* [Ações a realizar]
A - Reescreva o trecho do texto sobre Beethoven e Punto entre "Volta e meia" e "mim, pelo trocadilho).", inclusive, trocando "trompa" por "corneta".
B - Qual inovação técnica de Punto o texto sobre Beethoven e Punto destaca como a mais notável?

* [Trecho selecionado]
--------

Volta e meia o resmelengo Ludwig abria uma janela em suas preocupações habituais mais prementes para impressionar-se com alguém. Na maior parte das vezes, esse alguém trajava vestidos e anáguas, pertencia à aristocracia, e estava do outro lado de um abismo amoroso intransponível para um homem de modestas origens. Noutras, Beethoven impressionava-se com algum músico que lhe instigava a produção febrilmente rápida de alguma obra para seu instrumento – como foi com os irmãos Dupont, que inspiraram as faceiras sonatas para violoncelo do Op. 5, e com o boêmio Jan Václav Stich (1746-1803), virtuose da trompa, mais conhecido pela versão italiana de seu nome, Giovanni Punto (sim: “Stich”=”ponto”. Ponto para Stich, pela marotice – e outro para mim, pelo trocadilho).
Punto foi um dos trompistas mais influentes da história, responsável por inovações técnicas que expandiram enormemente as capacidades do instrumento – mais notadamente, o uso da mão direita dentro da campana, que permitiu ao instrumentista, pela primeira vez, produzir notas fora da série harmônica. Era um personagem pitoresco, que trazia em seu currículo uma fuga espetacular da propriedade dum nobre de quem seu pai era servo, e que deu ordens expressas de arrebentar os dentes do fujão, se capturado fosse, para que nunca mais pudesse produzir música com sua boca. Rodou todo o continente, causando sensação a cada cidade em que chegava, precedido por sua imensa fama. Beethoven, procrastinador compulsivo, prometeu-lhe uma sonata com acompanhamento de piano em poucos dias, mas só resolveu iniciá-la, no que lhe era bem típico, no antepenúltimo dia. Finalizando a parte da trompa na véspera da estreia da obra em Viena, com ele próprio ao piano, improvisou a maior parte de sua, bem, parte, de modo que, quando bisaram o último movimento, a plateia ouviu uma peça substancialmente diferente da que escutara antes. A repercussão foi boa a punto (pois eu não perderia o trocadilho) de Stich convencer o quase balzaquiano ermitão a deixar seu bastião vienense e acompanhá-lo em turnê pelo continente. No concerto seguinte, em Pest, a dupla provocou a seguinte reação de um crítico:
“Quem é esse Beethovener? [sic] Não o conhecemos. O senhor Punto, claro, é muito conhecido”

--------

* [Dados fornecidos]
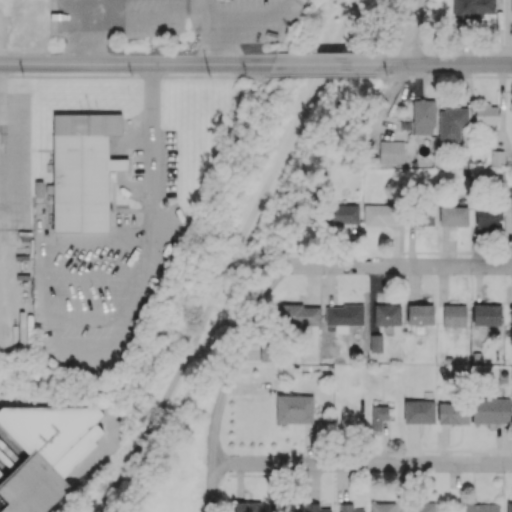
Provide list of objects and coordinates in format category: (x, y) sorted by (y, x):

--------

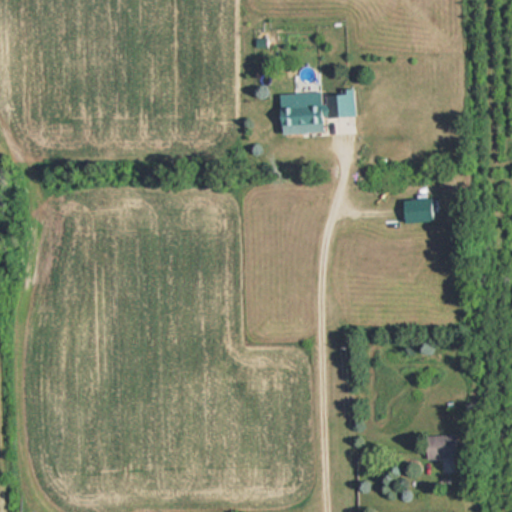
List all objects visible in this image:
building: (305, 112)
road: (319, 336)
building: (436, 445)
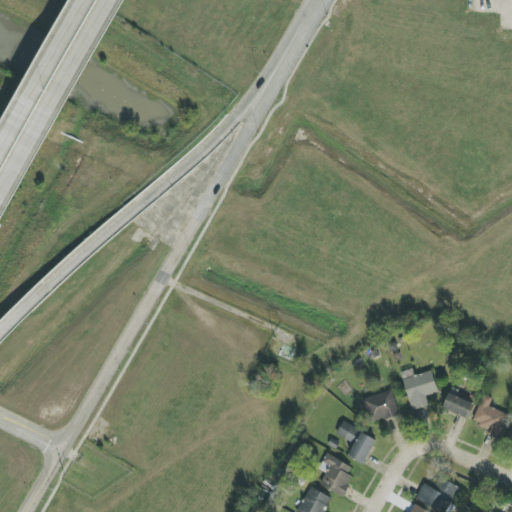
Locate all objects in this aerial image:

--------

* [Respostas em ordem]
A -
Volta e meia o resmelengo Ludwig abria uma janela em suas preocupações habituais mais prementes para impressionar-se com alguém. Na maior parte das vezes, esse alguém trajava vestidos e anáguas, pertencia à aristocracia, e estava do outro lado de um abismo amoroso intransponível para um homem de modestas origens. Noutras, Beethoven impressionava-se com algum músico que lhe instigava a produção febrilmente rápida de alguma obra para seu instrumento – como foi com os irmãos Dupont, que inspiraram as faceiras sonatas para violoncelo do Op. 5, e com o boêmio Jan Václav Stich (1746-1803), virtuose da corneta, mais conhecido pela versão italiana de seu nome, Giovanni Punto (sim: “Stich”=”ponto”. Ponto para Stich, pela marotice – e outro para mim, pelo trocadilho).

B - O uso da mão direita dentro da campana, que permitiu ao instrumentista, pela primeira vez, produzir notas fora da série harmônica.